*Task prompt*: Look through the data below. Show each line where the string "lines" occurs.

[Dataset entries]
◆ ◆ ◆

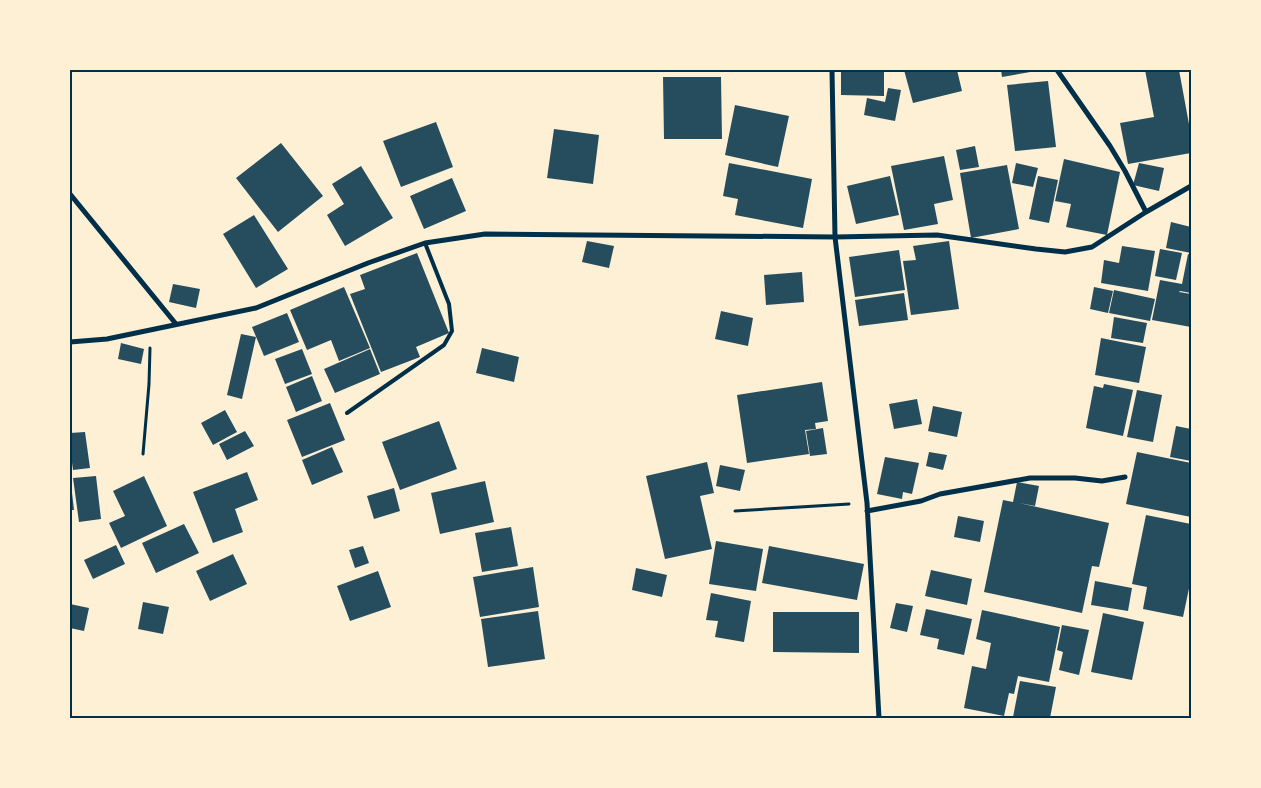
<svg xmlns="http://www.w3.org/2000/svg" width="1261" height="788" viewBox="0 0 1261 788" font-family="'Golos Text',sans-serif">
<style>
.building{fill:#264d5e}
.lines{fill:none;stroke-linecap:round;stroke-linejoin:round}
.path{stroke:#003049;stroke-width:3}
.service{stroke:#003049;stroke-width:4}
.minor{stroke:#003049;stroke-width:5}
.neatline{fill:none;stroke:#003049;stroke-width:2}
</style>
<rect width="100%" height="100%" fill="#fdf0d5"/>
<path class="building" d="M 841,70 L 884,70 L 884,96 L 841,95 Z
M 904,70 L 957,70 L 962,91 L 913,103 Z
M 1001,70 L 1036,70 L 1036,71 L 1002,77 Z
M 1145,70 L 1179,70 L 1191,135 L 1191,153 L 1128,164 L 1120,123 L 1154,117 Z
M 663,77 L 721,77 L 722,139 L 664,139 Z
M 1048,81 L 1056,147 L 1015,151 L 1007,85 Z
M 888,88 L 901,90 L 895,121 L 864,115 L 867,98 L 885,102 Z
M 735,105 L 789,116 L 778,167 L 725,155 Z
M 436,122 L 453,167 L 401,187 L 383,141 Z
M 554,129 L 599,135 L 593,184 L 547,178 Z
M 281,143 L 323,196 L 278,232 L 236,178 Z
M 975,146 L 979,167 L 960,170 L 956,150 Z
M 944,156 L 953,200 L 934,204 L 938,224 L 904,230 L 891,166 Z
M 1064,159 L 1120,172 L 1107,235 L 1066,227 L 1071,204 L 1055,201 Z
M 729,163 L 812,179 L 803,228 L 735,215 L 738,199 L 723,196 Z
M 1016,163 L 1038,168 L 1033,187 L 1012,183 Z
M 1139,163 L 1164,168 L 1159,191 L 1133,185 Z
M 1007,165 L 1019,229 L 971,238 L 960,173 Z
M 361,166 L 393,218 L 345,246 L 327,215 L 344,204 L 332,184 Z
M 890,176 L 899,215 L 856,224 L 847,186 Z
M 1038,176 L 1058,180 L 1049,223 L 1029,219 Z
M 452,178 L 466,211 L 424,229 L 410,196 Z
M 254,215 L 288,269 L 256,288 L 223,234 Z
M 1171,222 L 1191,227 L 1191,253 L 1166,248 Z
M 587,241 L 614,246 L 609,268 L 582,262 Z
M 949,241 L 959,309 L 911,315 L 903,261 L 916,260 L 913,246 Z
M 1122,246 L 1155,251 L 1148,291 L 1101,283 L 1104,260 L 1119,263 Z
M 1160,249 L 1182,253 L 1176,280 L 1155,276 Z
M 899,250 L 905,290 L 855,297 L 849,257 Z
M 417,253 L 449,333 L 416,347 L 420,357 L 381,372 L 350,294 L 365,289 L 360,275 Z
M 1188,254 L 1191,255 L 1191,293 L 1180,291 L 1179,292 L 1191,294 L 1191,327 L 1152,320 L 1160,280 L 1182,284 Z
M 802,272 L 804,302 L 766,305 L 764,275 Z
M 173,284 L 200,289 L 196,308 L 169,302 Z
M 344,287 L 370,348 L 339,361 L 331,340 L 307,350 L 290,310 Z
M 1094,287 L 1113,291 L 1108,313 L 1090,309 Z
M 1114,290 L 1155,299 L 1150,321 L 1109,313 Z
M 904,293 L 908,320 L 859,326 L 855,300 Z
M 721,311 L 753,318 L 748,346 L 715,339 Z
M 287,313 L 299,342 L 264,356 L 252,327 Z
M 1114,317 L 1147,323 L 1143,343 L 1111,338 Z
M 241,334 L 256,337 L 242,399 L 227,395 Z
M 1101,338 L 1146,347 L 1139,383 L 1095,375 Z
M 121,343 L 144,349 L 141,364 L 118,359 Z
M 482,348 L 519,357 L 514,382 L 476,373 Z
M 302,349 L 312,374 L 285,384 L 275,359 Z
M 370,349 L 380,374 L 335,393 L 324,369 Z
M 312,376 L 322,401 L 296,412 L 286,387 Z
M 822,382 L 828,421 L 815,423 L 816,429 L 805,430 L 809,454 L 747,463 L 737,395 Z
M 1104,384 L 1133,390 L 1123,436 L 1086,428 L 1094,386 L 1103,388 Z
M 1137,390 L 1162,395 L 1153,442 L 1127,437 Z
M 917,399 L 922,424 L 894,429 L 889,404 Z
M 330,403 L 345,440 L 302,457 L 287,420 Z
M 933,406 L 962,412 L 957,437 L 928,431 Z
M 225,410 L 237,432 L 213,445 L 201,423 Z
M 439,421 L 457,469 L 400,490 L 382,442 Z
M 1176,426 L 1191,429 L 1191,461 L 1170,457 Z
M 823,428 L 827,454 L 810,456 L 806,431 Z
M 245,431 L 254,446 L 227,460 L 219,444 Z
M 85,432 L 90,468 L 73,470 L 70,448 L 70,433 Z
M 332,447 L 343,472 L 312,485 L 302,460 Z
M 929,452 L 947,455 L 943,470 L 926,466 Z
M 1137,452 L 1191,463 L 1191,517 L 1126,504 Z
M 885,457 L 919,463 L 912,494 L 903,492 L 902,499 L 877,494 Z
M 707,462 L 714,493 L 700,496 L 712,549 L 665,559 L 646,476 Z
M 720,465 L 745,470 L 740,491 L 716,486 Z
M 247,472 L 258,500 L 235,509 L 243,532 L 213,543 L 193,492 Z
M 96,476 L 101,519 L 79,522 L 73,478 Z
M 144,476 L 167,526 L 121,548 L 109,523 L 125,516 L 113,491 Z
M 485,481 L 494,522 L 440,534 L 431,493 Z
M 1017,482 L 1039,486 L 1035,506 L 1019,503 L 1109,523 L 1099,567 L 1092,566 L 1082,613 L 984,592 L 1003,500 L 1013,502 Z
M 70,484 L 71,484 L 74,510 L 70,510 Z
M 394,488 L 400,511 L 374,519 L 367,496 Z
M 1146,515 L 1191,524 L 1191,579 L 1183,617 L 1143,609 L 1147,587 L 1132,584 Z
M 958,516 L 984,521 L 980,542 L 954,537 Z
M 184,524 L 199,553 L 156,573 L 142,543 Z
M 511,527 L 518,566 L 482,572 L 475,533 Z
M 716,541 L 763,549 L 756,591 L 709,584 Z
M 116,545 L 125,564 L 93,579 L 84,560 Z
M 363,546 L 369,563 L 355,568 L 349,550 Z
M 769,546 L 864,564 L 857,600 L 762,583 Z
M 233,554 L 247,584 L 210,601 L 196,571 Z
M 533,567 L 539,607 L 480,617 L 473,577 Z
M 636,568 L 667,575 L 662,597 L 632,590 Z
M 931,570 L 972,579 L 967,605 L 925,596 Z
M 378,571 L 391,607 L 350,621 L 337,586 Z
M 1095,581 L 1132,588 L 1128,611 L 1091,605 Z
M 711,593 L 751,601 L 744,642 L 715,637 L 718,621 L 706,620 Z
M 143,602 L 169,607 L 163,634 L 138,629 Z
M 896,603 L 913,606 L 907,632 L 890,628 Z
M 70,604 L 89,608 L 84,631 L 70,628 Z
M 926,609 L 972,619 L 964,655 L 937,649 L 939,639 L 920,635 Z
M 982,610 L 1060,627 L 1049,682 L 1018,676 L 1014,694 L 1009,693 L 1004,716 L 964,708 L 972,666 L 986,669 L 991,643 L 976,639 Z
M 538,611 L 545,659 L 488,667 L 481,619 Z
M 773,612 L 859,612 L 859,653 L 773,652 Z
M 1103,613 L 1144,622 L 1132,680 L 1091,672 Z
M 1062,625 L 1089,630 L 1079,675 L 1059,670 L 1063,652 L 1057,650 Z
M 1020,681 L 1056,687 L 1050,718 L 1020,718 L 1013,717 Z"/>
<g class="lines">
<path class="path" d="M 143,454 L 149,384 L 150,348
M 735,511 L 849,504"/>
<path class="service" d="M 347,413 L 444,345 L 452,331 L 449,304 L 425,243"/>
<path class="minor" d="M 832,70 L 835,237 L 867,503 L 879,718
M 1057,70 L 1110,146 L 1125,171 L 1146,212
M 70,194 L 176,324
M 70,342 L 107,339 L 256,308 L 368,263 L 425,243 L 485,234 L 835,237 L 937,235 L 1036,249 L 1065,252 L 1092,247 L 1146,212 L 1191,186
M 867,511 L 921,501 L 940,494 L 1030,478 L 1075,478 L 1102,481 L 1125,477"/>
</g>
<rect width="1261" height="788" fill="none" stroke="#fdf0d5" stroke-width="142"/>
<rect x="71" y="71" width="1119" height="646" class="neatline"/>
</svg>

◆ ◆ ◆

*Completed task*:
.lines{fill:none;stroke-linecap:round;stroke-linejoin:round}
<g class="lines">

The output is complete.